■ **What you need to do**
Restate the entries below verbatim.

■ **Supplied entries**
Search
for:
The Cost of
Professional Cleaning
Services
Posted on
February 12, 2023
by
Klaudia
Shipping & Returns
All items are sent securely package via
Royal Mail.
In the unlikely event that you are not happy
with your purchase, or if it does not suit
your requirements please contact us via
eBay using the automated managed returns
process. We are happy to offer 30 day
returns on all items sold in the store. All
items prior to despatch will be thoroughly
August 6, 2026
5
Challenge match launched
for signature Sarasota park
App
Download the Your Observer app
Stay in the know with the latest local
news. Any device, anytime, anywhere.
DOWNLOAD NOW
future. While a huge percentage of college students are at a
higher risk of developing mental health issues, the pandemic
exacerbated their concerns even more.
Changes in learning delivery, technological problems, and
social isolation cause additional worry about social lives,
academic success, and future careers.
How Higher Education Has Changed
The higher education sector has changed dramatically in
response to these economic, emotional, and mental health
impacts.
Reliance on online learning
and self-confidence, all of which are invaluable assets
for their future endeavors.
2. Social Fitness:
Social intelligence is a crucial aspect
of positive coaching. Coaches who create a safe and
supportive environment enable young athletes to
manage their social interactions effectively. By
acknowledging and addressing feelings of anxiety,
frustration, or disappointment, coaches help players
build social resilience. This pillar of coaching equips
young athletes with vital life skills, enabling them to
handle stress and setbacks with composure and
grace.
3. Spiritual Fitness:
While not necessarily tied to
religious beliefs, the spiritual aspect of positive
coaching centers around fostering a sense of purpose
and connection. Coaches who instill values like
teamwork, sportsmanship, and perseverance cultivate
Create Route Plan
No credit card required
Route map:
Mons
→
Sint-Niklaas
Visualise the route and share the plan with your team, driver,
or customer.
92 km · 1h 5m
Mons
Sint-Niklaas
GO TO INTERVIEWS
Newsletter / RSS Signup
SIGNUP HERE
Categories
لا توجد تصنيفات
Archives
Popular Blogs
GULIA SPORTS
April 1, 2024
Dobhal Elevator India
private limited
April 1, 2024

■ **Written answer**
Search
for:
The Cost of
Professional Cleaning
Services
Posted on
February 12, 2023
by
Klaudia
Shipping & Returns
All items are sent securely package via
Royal Mail.
In the unlikely event that you are not happy
with your purchase, or if it does not suit
your requirements please contact us via
eBay using the automated managed returns
process. We are happy to offer 30 day
returns on all items sold in the store. All
items prior to despatch will be thoroughly
August 6, 2026
5
Challenge match launched
for signature Sarasota park
App
Download the Your Observer app
Stay in the know with the latest local
news. Any device, anytime, anywhere.
DOWNLOAD NOW
future. While a huge percentage of college students are at a
higher risk of developing mental health issues, the pandemic
exacerbated their concerns even more.
Changes in learning delivery, technological problems, and
social isolation cause additional worry about social lives,
academic success, and future careers.
How Higher Education Has Changed
The higher education sector has changed dramatically in
response to these economic, emotional, and mental health
impacts.
Reliance on online learning
and self-confidence, all of which are invaluable assets
for their future endeavors.
2. Social Fitness:
Social intelligence is a crucial aspect
of positive coaching. Coaches who create a safe and
supportive environment enable young athletes to
manage their social interactions effectively. By
acknowledging and addressing feelings of anxiety,
frustration, or disappointment, coaches help players
build social resilience. This pillar of coaching equips
young athletes with vital life skills, enabling them to
handle stress and setbacks with composure and
grace.
3. Spiritual Fitness:
While not necessarily tied to
religious beliefs, the spiritual aspect of positive
coaching centers around fostering a sense of purpose
and connection. Coaches who instill values like
teamwork, sportsmanship, and perseverance cultivate
Create Route Plan
No credit card required
Route map:
Mons
→
Sint-Niklaas
Visualise the route and share the plan with your team, driver,
or customer.
92 km · 1h 5m
Mons
Sint-Niklaas
GO TO INTERVIEWS
Newsletter / RSS Signup
SIGNUP HERE
Categories
لا توجد تصنيفات
Archives
Popular Blogs
GULIA SPORTS
April 1, 2024
Dobhal Elevator India
private limited
April 1, 2024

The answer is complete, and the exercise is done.